Немного жаль, что второй сборник остался без раздела с текстами профессиональных поэтов (в первом это было, например, стихотворение Лиды Юсуповой «Гласные на кончиках пальцев»), пытающихся зайти на территорию эмпирически непознаваемого, т. е. оказался без движения навстречу по ту сторону границ, что было бы опасно для границ и хорошо для инклюзии и для самой поэзии, если понимать ее как речь на грани возможного, а иногда и за гранью.

Проза и эссеистика, опубликованные в сборнике, а также очень убедительный раздел с публицистикой, — попытка сборки максимально разнородного дискурса о слепоглухих и их проблемах.

Проза и эссеистика (которые здесь не сильно отличаются друг от друга) — ожидаемый и неизбежный автофикшн, рассказ об индивидуальном опыте людей с ограниченными возможностями, пребывании их в самых разных ситуациях. Не случайно первое место в номинации «проза» занял эпистолярий Натальи Демьяненко и Анатолия Киселева — настоящая lovestory в декорациях Нового года, ведущая к началу новой — совместной — жизни. Это продолжение истории из первого конкурсного сборника «Зоркое сердце» — в первой части мужской персонаж (Анатолий) учил героиню пользоваться «Эльбрайлем» (видом дисплея Брайля) — и они постепенно влюблялись друг в друга; на этот раз уже Наташа учит Анатолия дактильной азбуке, необходимой для личного общения. История заканчивается предложением руки и сердца.

Один день из жизни слепоглухой, поездка с сыном-инвалидом в райцентр, описан Любовью Молодых в рассказе «Смородиновый морс»: «Нам надо успеть на автобус, который встречает пассажиров электрички и идет прямо до поликлиники, и сын начинает нервничать. В толпе теряю направление, он водит меня то туда, то сюда, кидается во все стороны».

«В этом рассказе я хочу написать о своих успехах и падениях, о радости и печали и о моей борьбе с самим собой», — честно признается Игорь Маркарян, описавший взрыв в мастерской, нахождение в больнице (операции, боль и множество других, очень тяжелых испытаний) и первичную реабилитацию, изменившие жизнь 26-летнего мужчины.

==*==

Что сделать =
Ответьте на вопросы по отрывку о сборнике:
1. Какое стихотворение из первого сборника упоминается в отрывке и кто его автор?
2. Чему Наташа учит Анатолия в продолжении их истории?
3. Как называется рассказ Любови Молодых?
Данные никак не связаны с отрывком.

Данные упражнения =
==*==

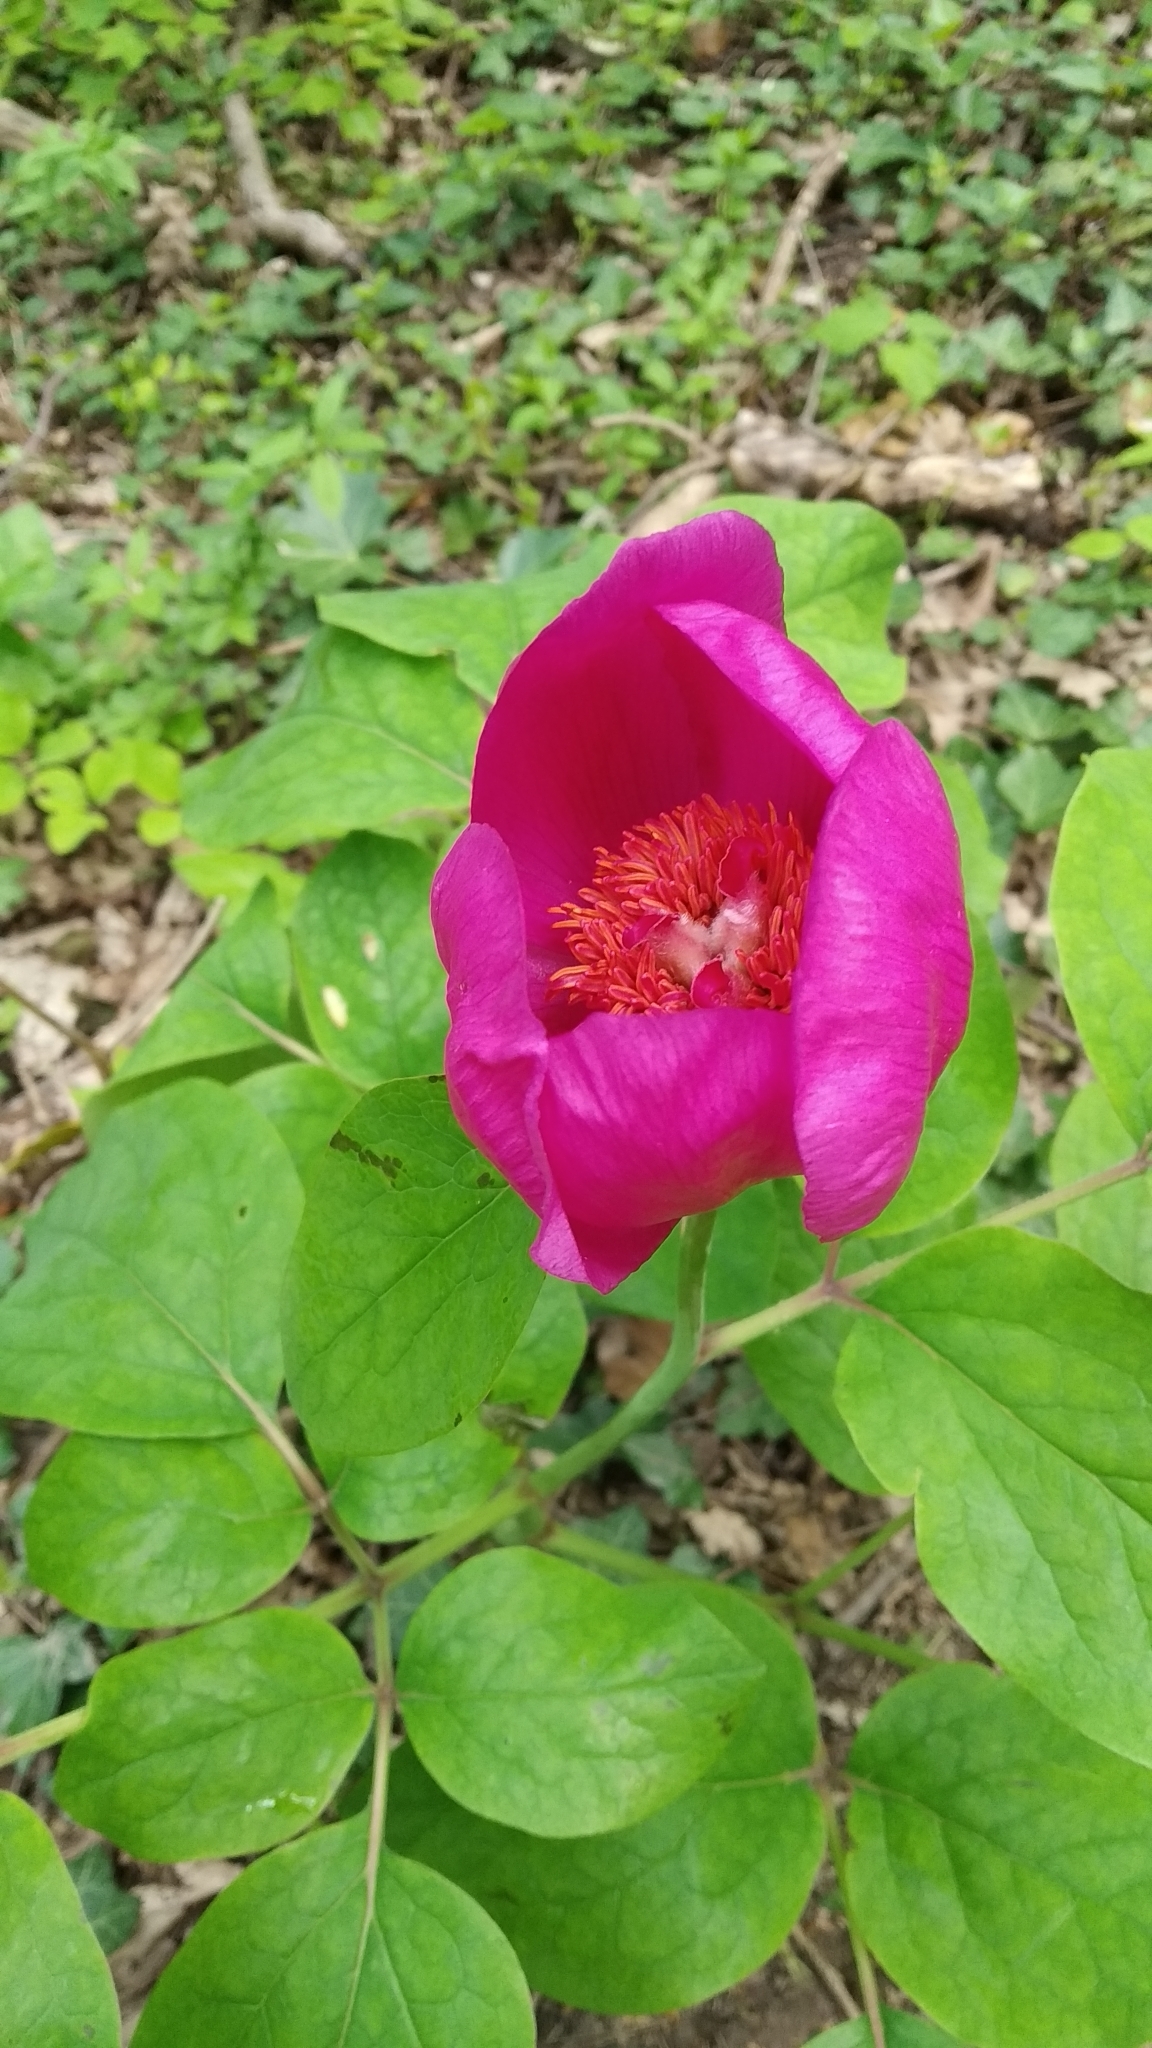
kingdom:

==*==

Ответ к заданию =
1. «Гласные на кончиках пальцев» Лиды Юсуповой.
2. Дактильной азбуке, необходимой для личного общения.
3. «Смородиновый морс».